No mention of apartheid I note, or Barclays and the Tories role in supporting it. What a strange oversight. There is this though:

But in article in the South African Business Day he will call for a change of approach. “They have never once had a march or a concert to call for what will in the long term save far more lives and do far more good – an African free trade area,” he writes.

This is utterly untrue. In a continent where collecting direct taxes is nigh on impossible – because people don’t earn enough and the infrastructure is not in place – tariffs are essential if revenue is to be raised. But Cameron wants them abolished. The cost to health care, education and well-being will be enormous. Jeffery Owens at the OECD reckoned during a conversation with me a couple of years ago it would be 30% or more of all African tax.

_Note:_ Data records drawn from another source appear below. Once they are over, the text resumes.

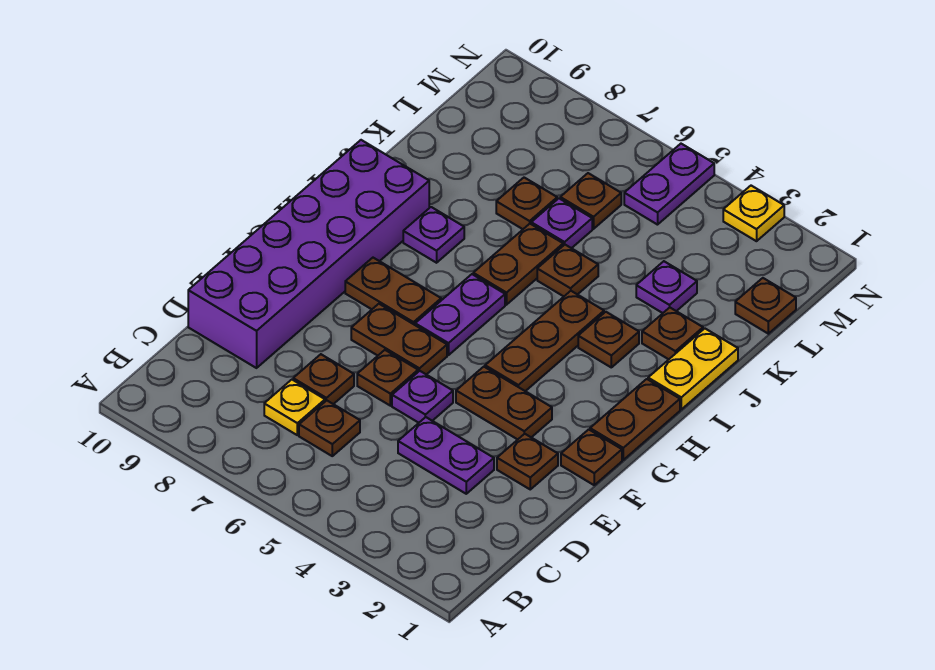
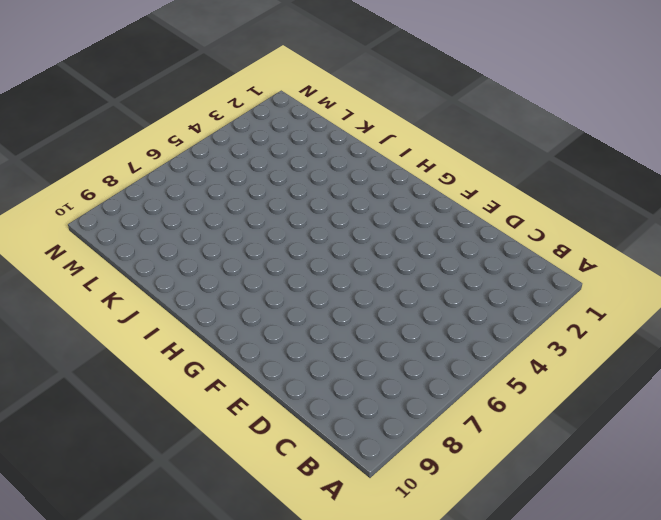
none -> brown 1x1 plate [299,400,360,456]
none -> yellow 1x1 plate [264,380,325,435]
none -> purple 1x2 plate [398,417,494,494]

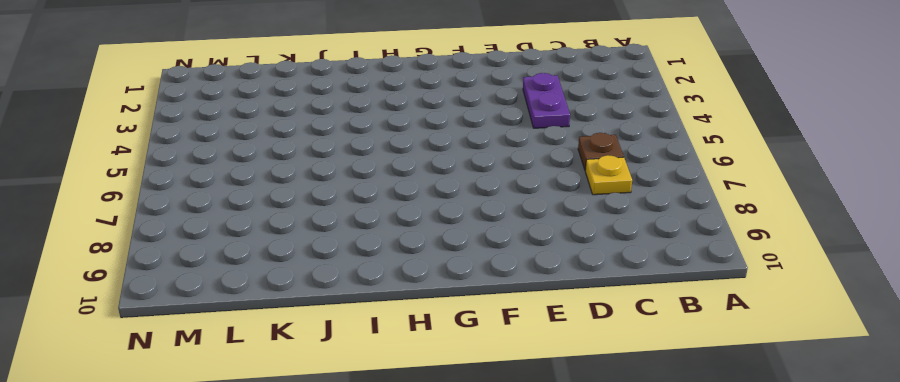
none -> brown 1x1 plate [293,354,354,404]
none -> purple 2x6 brick [188,140,429,368]
none -> brown 1x1 plate [497,434,558,489]

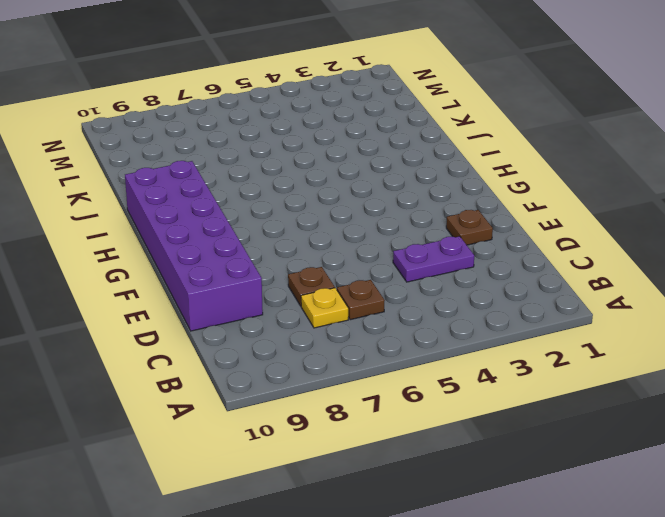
none -> purple 1x1 plate [392,371,453,423]
none -> brown 1x1 plate [357,350,418,406]
none -> brown 1x1 plate [561,429,622,485]

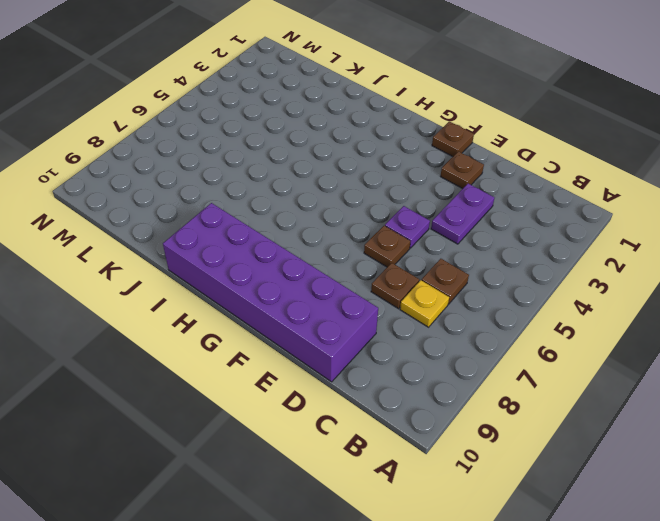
none -> brown 1x2 plate [456,367,552,439]
none -> brown 1x2 plate [351,304,447,375]
none -> brown 1x2 plate [590,379,680,460]

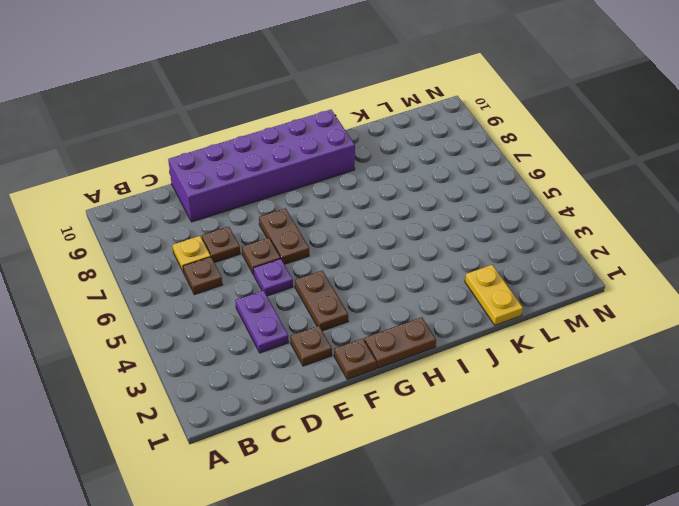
yellow 1x2 plate [465,265,523,325] -> yellow 1x2 plate turned to [648,328,738,409]
none -> brown 1x3 plate [485,291,604,391]
none -> purple 1x2 plate [415,274,505,355]
none -> brown 1x2 plate [345,258,441,325]

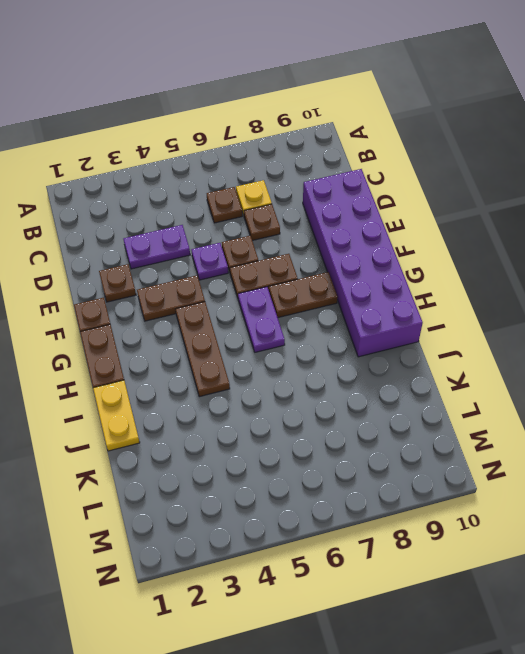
none -> brown 1x1 plate [578,312,639,367]
none -> brown 1x2 plate [473,224,563,305]
none -> purple 1x1 plate [403,207,464,263]

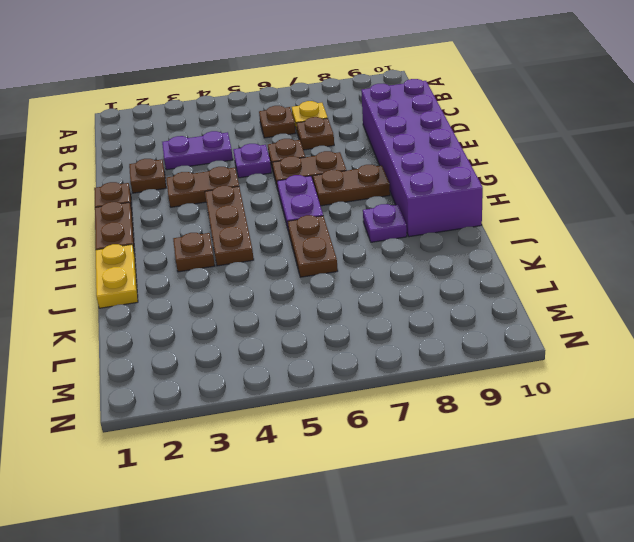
none -> brown 1x1 plate [642,308,703,359]
none -> brown 1x1 plate [537,245,598,296]
none -> purple 1x1 plate [636,261,697,313]

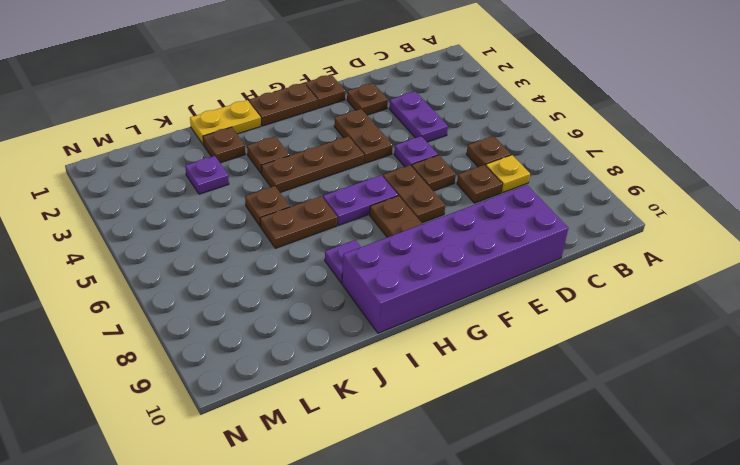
none -> purple 1x1 plate [531,199,592,248]
none -> brown 1x1 plate [496,178,557,229]
none -> brown 1x1 plate [735,278,796,334]

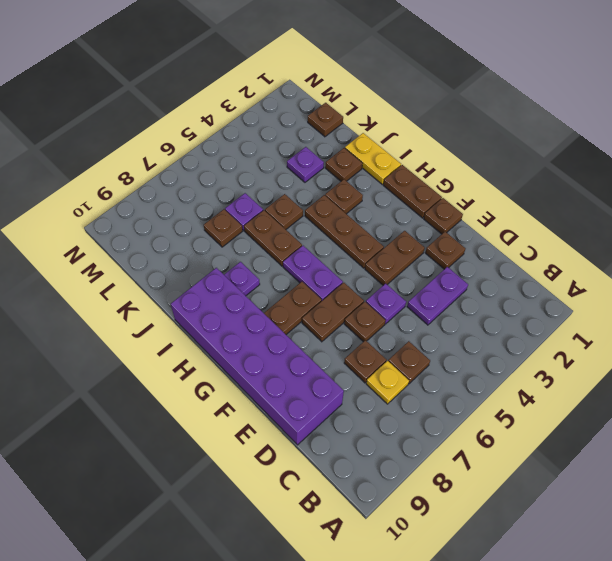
none -> brown 1x1 plate [560,173,621,229]
none -> purple 1x2 plate [624,144,714,225]
none -> yellow 1x1 plate [723,186,784,241]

That will deliver untold misery.

More than that – Cameron knows (or he should know) o country has developed without the benefit of tariff barriers. It’s how infant industries develop. But off goes Cameron to demand the creation of the Washington Consensus’ dream in Africa – a continent left open to Western exploitation without tax being paid in any local country.

Sickening.

But so typically Cameron.

Has the man any wisdom at all?

Let alone the most basic of human emotions – empathy. But for an accident of birth he might face the poverty that is reality for so many Africans, and he seems utterly unable to understand that. Instead he goes to support one of the most notorious companies involved in the oppression of this continent – Barclays Bank.